M.S. is on the advisory board of twoXAR. The García-Sastre Laboratory has received research support from Pfizer, Senhwa Biosciences and 7Hills Pharma. A.G.S. has consulting agreements for the following companies involving cash and/or stock: Vivaldi Biosciences, Contrafect, 7Hills Pharma, Avimex, Vaxalto, Accurius and Esperovax. Other authors declare no competing financial interests.

Figures

Figure 1
Figure 1
COVID-19 transcriptomics-based bioinformatics approach for drug repositioning.
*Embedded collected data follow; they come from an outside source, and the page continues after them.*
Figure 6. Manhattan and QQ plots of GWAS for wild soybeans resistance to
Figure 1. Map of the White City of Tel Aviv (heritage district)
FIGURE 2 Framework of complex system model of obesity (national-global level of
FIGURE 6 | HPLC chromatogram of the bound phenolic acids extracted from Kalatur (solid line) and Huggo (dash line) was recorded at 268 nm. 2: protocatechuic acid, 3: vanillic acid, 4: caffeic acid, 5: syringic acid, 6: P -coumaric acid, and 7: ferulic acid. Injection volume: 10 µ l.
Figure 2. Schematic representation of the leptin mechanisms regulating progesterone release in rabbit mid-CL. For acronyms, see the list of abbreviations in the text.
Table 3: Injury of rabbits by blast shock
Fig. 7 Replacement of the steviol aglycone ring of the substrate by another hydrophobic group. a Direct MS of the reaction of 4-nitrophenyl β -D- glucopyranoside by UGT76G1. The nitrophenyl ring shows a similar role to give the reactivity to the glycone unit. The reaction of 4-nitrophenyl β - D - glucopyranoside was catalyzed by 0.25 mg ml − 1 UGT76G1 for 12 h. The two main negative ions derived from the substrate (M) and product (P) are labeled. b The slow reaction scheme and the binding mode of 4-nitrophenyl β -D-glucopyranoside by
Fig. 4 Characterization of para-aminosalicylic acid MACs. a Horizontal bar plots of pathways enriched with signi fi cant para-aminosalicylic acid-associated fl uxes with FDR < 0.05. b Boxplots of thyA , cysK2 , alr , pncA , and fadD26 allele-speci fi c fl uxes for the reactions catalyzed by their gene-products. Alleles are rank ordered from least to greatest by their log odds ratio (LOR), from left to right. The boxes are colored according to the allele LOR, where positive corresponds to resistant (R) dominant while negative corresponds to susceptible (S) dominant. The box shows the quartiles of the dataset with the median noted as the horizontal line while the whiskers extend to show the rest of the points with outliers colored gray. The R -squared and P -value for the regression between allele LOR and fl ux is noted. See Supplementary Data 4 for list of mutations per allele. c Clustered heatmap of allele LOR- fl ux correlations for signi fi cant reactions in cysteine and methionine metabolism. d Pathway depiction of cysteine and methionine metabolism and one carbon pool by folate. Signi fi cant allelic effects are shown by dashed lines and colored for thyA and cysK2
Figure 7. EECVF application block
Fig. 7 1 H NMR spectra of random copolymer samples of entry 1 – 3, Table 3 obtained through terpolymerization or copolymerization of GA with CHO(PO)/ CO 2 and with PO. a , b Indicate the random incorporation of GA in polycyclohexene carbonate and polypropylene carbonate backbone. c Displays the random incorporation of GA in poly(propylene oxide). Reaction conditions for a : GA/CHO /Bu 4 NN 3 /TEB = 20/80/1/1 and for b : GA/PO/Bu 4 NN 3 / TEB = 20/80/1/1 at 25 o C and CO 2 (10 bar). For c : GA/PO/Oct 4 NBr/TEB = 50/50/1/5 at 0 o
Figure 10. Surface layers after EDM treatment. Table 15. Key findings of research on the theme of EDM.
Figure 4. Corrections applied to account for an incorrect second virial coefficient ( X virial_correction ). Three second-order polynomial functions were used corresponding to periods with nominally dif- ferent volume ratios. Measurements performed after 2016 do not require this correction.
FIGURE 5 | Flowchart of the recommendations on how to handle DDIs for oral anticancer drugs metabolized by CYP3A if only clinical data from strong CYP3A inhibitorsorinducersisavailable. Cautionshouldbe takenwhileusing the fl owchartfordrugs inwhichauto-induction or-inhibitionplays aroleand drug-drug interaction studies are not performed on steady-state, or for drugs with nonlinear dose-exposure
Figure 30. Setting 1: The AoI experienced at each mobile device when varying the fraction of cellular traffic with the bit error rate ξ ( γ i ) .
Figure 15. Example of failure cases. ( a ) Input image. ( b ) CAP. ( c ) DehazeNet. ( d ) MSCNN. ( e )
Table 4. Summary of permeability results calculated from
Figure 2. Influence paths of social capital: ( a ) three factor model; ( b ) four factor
We generated lists of statistically significant differentially expressed genes from the analysis of three published studies of SARS-CoV-2 and COVID-19. The drug repositioning computational pipeline compares the ranked differential expression of the COVID-19 disease signature with that of drug profiles from CMap. A reversal score based on the Kolmogorov–Smirnov statistic is generated for each disease-drug pair. If a drug profile significantly (FDR < 0.05) reverses the disease signature, then the drug could be therapeutic for the disease. Across all datasets, a total of 102 drugs have been identified as potentially therapeutic for COVID-19. Twenty-five drugs were identified in analyses of at least two of the three datasets. We further conducted pathways analyses and targeted analyses on the results, focusing on the 25 shared hits. Finally, we validated 16 of our top predicted hits in live SARS-CoV-2 antiviral assays.
Figure 2
Figure 2
SARS-CoV-2 differential gene expression signatures reversed by drug profiles from CMap. (A) Enrichment analysis using GSEA reveals common pathways among input signatures. (B) DEG overlap from input signatures. Only 1 gene, DKK1, was shared by all 3 signatures. (C) Top 15 drug profiles reversing the ALV signature (109 genes). For each column, the gene expression values were ranked, with rank 1 being the most up-regulated gene (in red) and the maximum rank (109 for ALV) being the most down-regulated gene (in blue). Drug names highlighted in green were hits for a second signature, and drug hits highlighted in purple reversed all three signatures. (D) Top 15 drug profiles reversing the EXP signature (108 genes). (E) Top 15 drug profiles reversing the BALF signature (941 genes).
Figure 3
Figure 3
Common therapeutic hits from drug repurposing pipeline applied to SARS-CoV-2 signatures. (A) Drug profiles from CMap significantly reversed signatures from the ALV, BALF, and EXP signatures. 25 of the drugs were significant in at least 2 of the signatures. (B) Drug-protein target network. For the 25 drugs that reversed at least 2 of the signatures, target information was gathered from DrugBank to identify clusters of drugs from shared targets.
Figure 4
Figure 4
Haloperidol inhibits viral replication of SARS-CoV-2 in the Calu-3 lung cell line. (A) Calu-3 cells were infected with SARS-CoV-2 at an MOI of 0.05 for 72 h. Viral replication levels were determined by RT-qPCR from supernatant RNA using specific primers for the E gene. Viral RNA levels relative to DMSO are graphed. Error bars represent 3 or 4 independent experiments. One-way ANOVA analysis was used to determine significance. (B) Microscopy: Calu-3 cells were infected with SARS-CoV-2 at an MOI of 0.05 for 72 h. Cells were fixed with paraformaldehyde and used for immunofluorescence analysis with dsRNA antibody (SCICONS) and DAPI stain. Images were acquired and analyzed using ImageXpress Micro Confocal High-Content Imaging System.
Figure 5
Figure 5
Viral inhibition and cell viability tests of 13 compounds in 293T-ACE2 cell assays. Several drugs inhibit viral infectivity. Red, viral infectivity (anti-NP); black, cell viability. The lack of a dose response in cell viability probably reflects cytostatic and not cytotoxic effects. Data are mean ± sd; n = 3 biologically independent samples for cell viability data. Cells were incubated for 24 h at 37 °C in 5% CO2. Then, 2 h before infection, the medium was replaced with 100 μl of DMEM (2% FBS) containing the compound of interest at concentrations 50% greater than those indicated, including a DMSO control. 100 PFU (MOI = 0.025) was added in 50 μl of DMEM (2% FBS), bringing the final compound concentration to those indicated. Plates were then incubated for 48 h at 37 °C. The cells were then immunostained for the viral NP protein.